All of these unpaid bills and collection activity can lead to negative marks on consumers' credit reports, possibly lowering their credit scores. When their scores go down, it's harder to be approved for loans and credit cards.
"Roughly, every third person you pass on the street is going to have debt in collections," Caroline Ratcliffe of the Urban Institute said. "It can tip employers' hiring decisions, or whether or not you get that apartment."
The study also found that the average debt in collections was $5,178, based on September 2013 records. Even though the official end to the Great Recession came to an end in 2009, and many consumers paid down their credit cards, Americans are still facing collections.

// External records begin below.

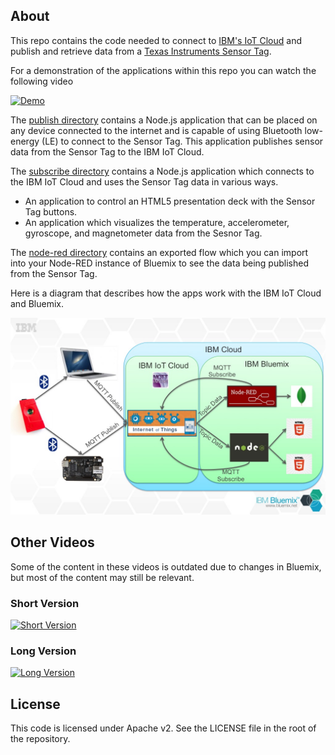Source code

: ## About 
This repo contains the code needed to connect to [IBM's IoT Cloud](https://internetofthings.ibmcloud.com/#/) 
and publish and retrieve data from a [Texas Instruments Sensor Tag](http://www.ti.com/tool/cc2541dk-sensor).

For a demonstration of the applications within this repo you can watch the following video

[![Demo](https://i.ytimg.com/vi/lZuq85EJGWo/0.jpg?time=1415806820552)](http://youtu.be/lZuq85EJGWo)

The [publish directory](https://github.com/IBM-Bluemix/iot-sensor-tag/tree/master/publish) contains a Node.js application 
that can be placed on any device connected to the internet and is capable of using Bluetooth low-energy 
(LE) to connect to the Sensor Tag.  This application publishes sensor data from the Sensor Tag to the IBM IoT Cloud.

The [subscribe directory](https://github.com/IBM-Bluemix/iot-sensor-tag/tree/master/subscribe) contains a 
Node.js application which connects to the IBM IoT Cloud and uses the Sensor Tag data in various ways.  

* An application to control an HTML5 presentation deck with the
Sensor Tag buttons.  
* An application which visualizes the temperature, accelerometer, gyroscope, and magnetometer
data from the Sesnor Tag.

The [node-red directory](https://github.com/IBM-Bluemix/iot-sensor-tag/tree/master/node-red) contains an exported flow 
which you can import into your Node-RED instance of Bluemix to see the data being published from the Sensor Tag.

Here is a diagram that describes how the apps work with the IBM IoT Cloud and Bluemix.

<img src="subscribe/public/sensor-tag.jpg"/>

## Other Videos

Some of the content in these videos is outdated due to changes in Bluemix, but most
of the content may still be relevant.

### Short Version
[![Short Version](https://i1.ytimg.com/vi/UubP2ld5AqE/0.jpg?v=53c552d1)](https://www.youtube.com/watch?v=UubP2ld5AqE)

### Long Version
[![Long Version](https://i1.ytimg.com/vi/u7VulZiGjU0/0.jpg?v=53c552d1)](https://www.youtube.com/watch?v=u7VulZiGjU0)

## License
This code is licensed under Apache v2.  See the LICENSE file in the root of
the repository.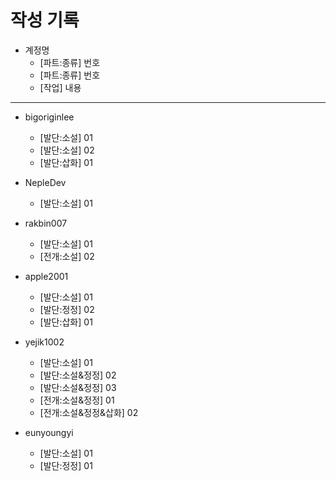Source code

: # 작성 기록

+ 계정명
  - [파트:종류] 번호
  - [파트:종류] 번호
  - [작업] 내용

----------------------------------------------------------
+ bigoriginlee
  - [발단:소설] 01
  - [발단:소설] 02
  - [발단:삽화] 01

+ NepleDev
  - [발단:소설] 01

+ rakbin007
  - [발단:소설] 01
  - [전개:소설] 02
  
+ apple2001
  - [발단:소설] 01
  - [발단:정정] 02
  - [발단:삽화] 01
  
+ yejik1002
  - [발단:소설] 01
  - [발단:소설&정정] 02
  - [발단:소설&정정] 03
  - [전개:소설&정정] 01
  - [전개:소설&정정&삽화] 02

+ eunyoungyi
  - [발단:소설] 01
  - [발단:정정] 01
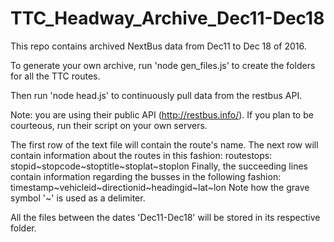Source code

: # TTC_Headway_Archive_Dec11-Dec18

This repo contains archived NextBus data from Dec11 to Dec 18 of 2016.

To generate your own archive, run 'node gen_files.js' to create the folders for all the TTC routes.

Then run 'node head.js' to continuously pull data from the restbus API.

Note: you are using their public API (http://restbus.info/). If you plan to be courteous, run their script on your own servers.

The first row of the text file will contain the route's name.
The next row will contain information about the routes in this fashion:
	routestops: stopid~stopcode~stoptitle~stoplat~stoplon
Finally, the succeeding lines contain information regarding the busses in the following fashion:
	timestamp~vehicleid~directionid~headingid~lat~lon
Note how the grave symbol '~' is used as a delimiter.

All the files between the dates 'Dec11-Dec18'  will be stored in its respective folder.
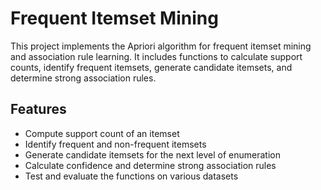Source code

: # Frequent Itemset Mining

This project implements the Apriori algorithm for frequent itemset mining and association rule learning. 
It includes functions to calculate support counts, identify frequent itemsets, generate candidate itemsets, and determine strong association rules.

## Features

- Compute support count of an itemset
- Identify frequent and non-frequent itemsets
- Generate candidate itemsets for the next level of enumeration
- Calculate confidence and determine strong association rules
- Test and evaluate the functions on various datasets
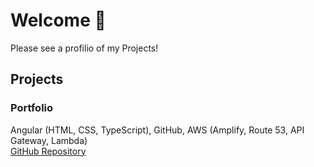 # Welcome 👋

Please see a profilio of my Projects!

## Projects

### Portfolio
Angular (HTML, CSS, TypeScript), GitHub, AWS (Amplify, Route 53, API Gateway, Lambda)</br>
<a href="https://github.com/chris-royall/portfolio">GitHub Repository</a></br>
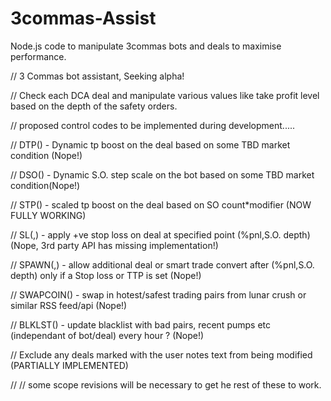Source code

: # 3commas-Assist
Node.js code to manipulate 3commas bots and deals to maximise performance.


// 3 Commas bot assistant, Seeking alpha!

// Check each DCA deal and manipulate various values like take profit level based on the depth of the safety orders.

// proposed control codes to be implemented during development.....

// DTP() - Dynamic tp boost on the deal based on some TBD market condition      (Nope!)

// DSO() - Dynamic S.O. step scale on the bot based on some TBD market condition(Nope!)

// STP() - scaled tp boost on the deal based on SO count*modifier               (NOW FULLY WORKING)

// SL(,) - apply +ve stop loss on deal at specified point (%pnl,S.O. depth)     (Nope, 3rd party API has missing implementation!)

// SPAWN(,) 	- allow additional deal or smart trade convert after (%pnl,S.O. depth) only if a Stop loss or TTP is set (Nope!) 

// SWAPCOIN()	- swap in hotest/safest trading pairs from lunar crush or similar RSS feed/api (Nope!)

// BLKLST()		- update blacklist with bad pairs, recent pumps etc (independant of bot/deal) every hour ? (Nope!) 

// Exclude any deals marked with the user notes text from being modified        (PARTIALLY IMPLEMENTED)

// 
// some scope revisions will be necessary to get he rest of these to work.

These numbers are surprising to many because American's debt levels compared to their income levels are at the lowest levels in more than a decade. More people are paying down their entire balances each month.
The 35.1 percent of Americans that were included in this study nearly matches the 36.5 percent of Americans that were in collections back in 2004.
The collections industry employs 140,000 workers and they collect $50 billion in recoveries each year, according to another study released by the Federal Reserve's branch in Philadelphia.
Texas residents are especially likely to be in collections and so are Southern and Western states.
Minnesota residents are better at managing their accounts, with only 20.1 percent in collections.
Department of Labor figures show wages are barely keeping up with inflation during the five-year recovery period from the recession.
College graduates too are struggling. A recent study from the Pew Research Center shows that students who have taken out loans have a median net worth of only $8,700 after adjusting their income to their loans owed.
Soon after graduation, students must begin to pay back those loans. Many end up defaulting their loans and facing the same collection agencies.